You want the return type of C<int const>::method() to be int const, but top-level cv qualifiers are ignored on function return types. In any case, since method() returns a copy of T, do you really care that you return T const and not T?
Given that, I think what you want is the following
using add_reference_if_non_const =
typename std::conditional<std::is_const<T>{},
typename std::remove_const<T>::type,
typename std::add_lvalue_reference<T>::type
>::type;
static add_reference_if_non_const method();
You can replace typename std::remove_const<T>::type with T if you want to return T const when T is a class type.
The next problem is with result_of which works with type arguments; what you have in the question is a function call of C::method. You need to use
result_of<decltype(&C<int>::method)()>::type
But since you need to use decltype anyway, you can completely do away with result_of.

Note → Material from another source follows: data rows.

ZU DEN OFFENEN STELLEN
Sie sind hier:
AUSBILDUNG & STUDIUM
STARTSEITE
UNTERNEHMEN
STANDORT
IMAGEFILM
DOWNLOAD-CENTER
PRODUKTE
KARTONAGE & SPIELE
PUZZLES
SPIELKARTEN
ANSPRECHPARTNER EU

decltype(C<int>::method())
Finally, you don't need to assert at runtime when you can make the checks at compile time using static_assert
static_assert( is_same<decltype(C<int>::method()), int&>::value, "");
static_assert( is_same<decltype(C<int const>::method()), int>::value, "" );
How about this:
template <typename T>
struct add_reference_if_non_const
{
using type = std::conditional<std::is_const<T>::value, T, std::add_lvalue_reference<T>>::type;
};